I have been following the story of the three British citizens who were detained for two years at the US Guantanamo Bay detention camp in Cuba. Yesterday the three submitted a dossier that described unbelievable abuse, including accounts about how they had been beaten, shackled, photographed naked and interrogated at gunpoint while in US custody. The story received huge coverage in the UK, Germany, France, etc., but I searched in vain for reports in the NY Times, WaPo, etc. The pretrial hearing of Pvt.
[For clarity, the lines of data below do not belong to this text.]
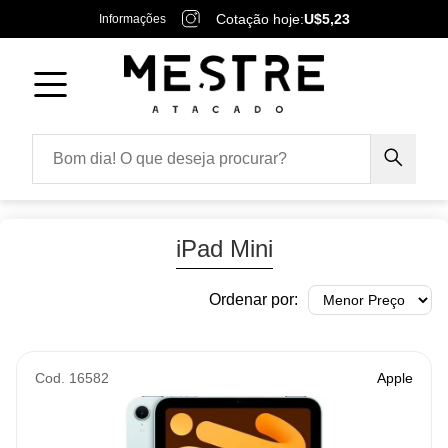
Cotação hoje:
U$5,23
Informações
iPad Mini
Ordenar por:
Cod. 16582
Apple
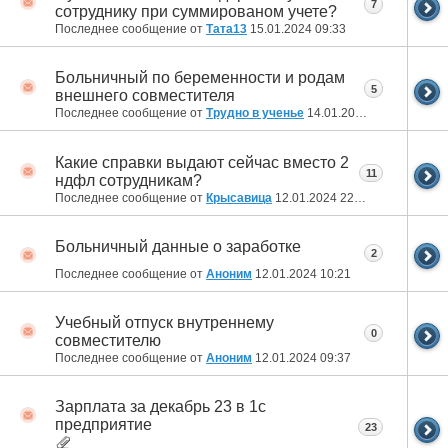
7
сотруднику при суммированом учете?
Последнее сообщение от
Тата13
15.01.2024
09:33
Больничный по беременности и родам
5
внешнего совместителя
Последнее сообщение от
Трудно в ученье
14.01.2024
11:58
Какие справки выдают сейчас вместо 2
11
ндфл сотрудникам?
Последнее сообщение от
Крысавица
12.01.2024
22:44
Больничный данные о заработке
2
Последнее сообщение от
Аноним
12.01.2024
10:21
Учебный отпуск внутреннему
0
совместителю
Последнее сообщение от
Аноним
12.01.2024
09:37
Зарплата за декабрь 23 в 1с
предприятие
23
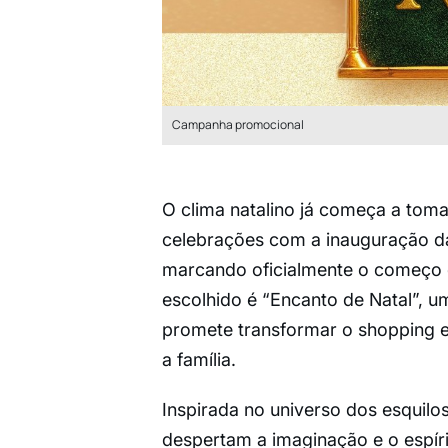
Campanha promocional
O clima natalino já começa a toma
celebrações com a inauguração da
marcando oficialmente o começo 
escolhido é “Encanto de Natal”, u
promete transformar o shopping 
a família.
Inspirada no universo dos esquilo
despertam a imaginação e o espíri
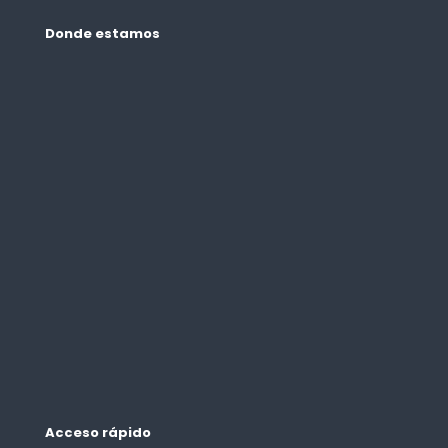
Donde estamos
Acceso rápido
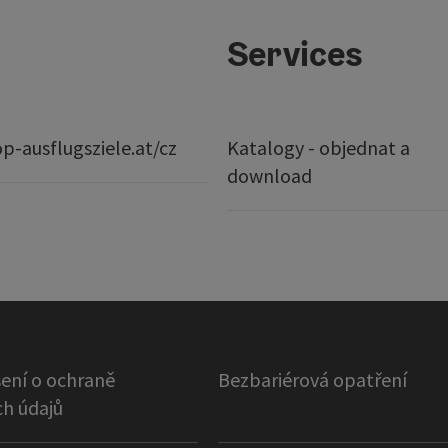
Services
p-ausflugsziele.at/cz
Katalogy - objednat a
download
ení o ochraně
Bezbariérová opatření
h údajů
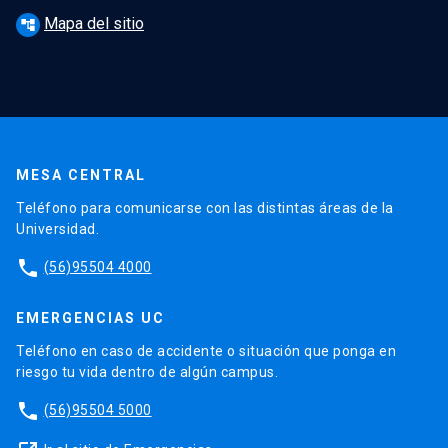
Mapa del sitio
account_tree
MESA CENTRAL
Teléfono para comunicarse con las distintas áreas de la
Universidad.
phone
(56)95504 4000
EMERGENCIAS UC
Teléfono en caso de accidente o situación que ponga en
riesgo tu vida dentro de algún campus.
phone
(56)95504 5000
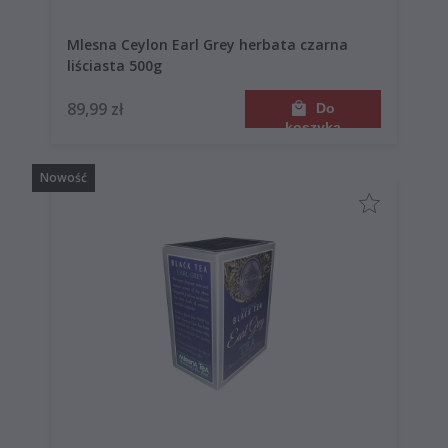
Mlesna Ceylon Earl Grey herbata czarna
liściasta 500g
89,99 zł
Do
koszyka
Nowość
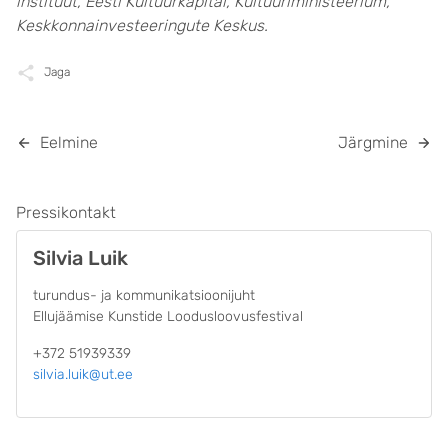
instituut, Eesti Kultuurkapital, Kultuuriministeerium,
Keskkonnainvesteeringute Keskus.
Jaga
Eelmine
Järgmine
Pressikontakt
Silvia Luik
turundus- ja kommunikatsioonijuht
Ellujäämise Kunstide Loodusloovusfestival
+372 51939339
silvia.luik@ut.ee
Lyndie England for her actions at the Abu Ghraib prison in Iraq did receive a great deal of press in the US. She has been demonized while her superiors get off without so much as a reprimand, in what is becoming a despicable whitewash.
Today it appears that the Red Cross is evaluating the report by the Gitmo detainees and – in a highly unusual public statement – has announced that abuses could amount to War Crimes under the Geneva Convention. Today’s edition of the Netzeitung has the story:
Die schweren Vorwürfe dreier ehemaliger Häftlinge gegen die USA wegen der Zustände im Lager Guantánamo Bay können ernsthafte Folgen für die US-Regierung haben. Das Internationale Rote Kreuz zieht in Betracht, dass es sich um systematische «unmenschliche Behandlung» der in Guantánamo internierten Gefangenen handeln könne, «einen ernsthaften Bruch der Genfer Konvention, wie er nicht selten als Kriegsverbrechen beschrieben wird», wie der Sprecher des Internationalen Komittees des Roten Kreuzes, Florian Westphal, sagte.
If it determined that War Crimes were indeed committed, the consequences for the US Government could be serious. I will be watching to see when (if) the US press starts doing its job.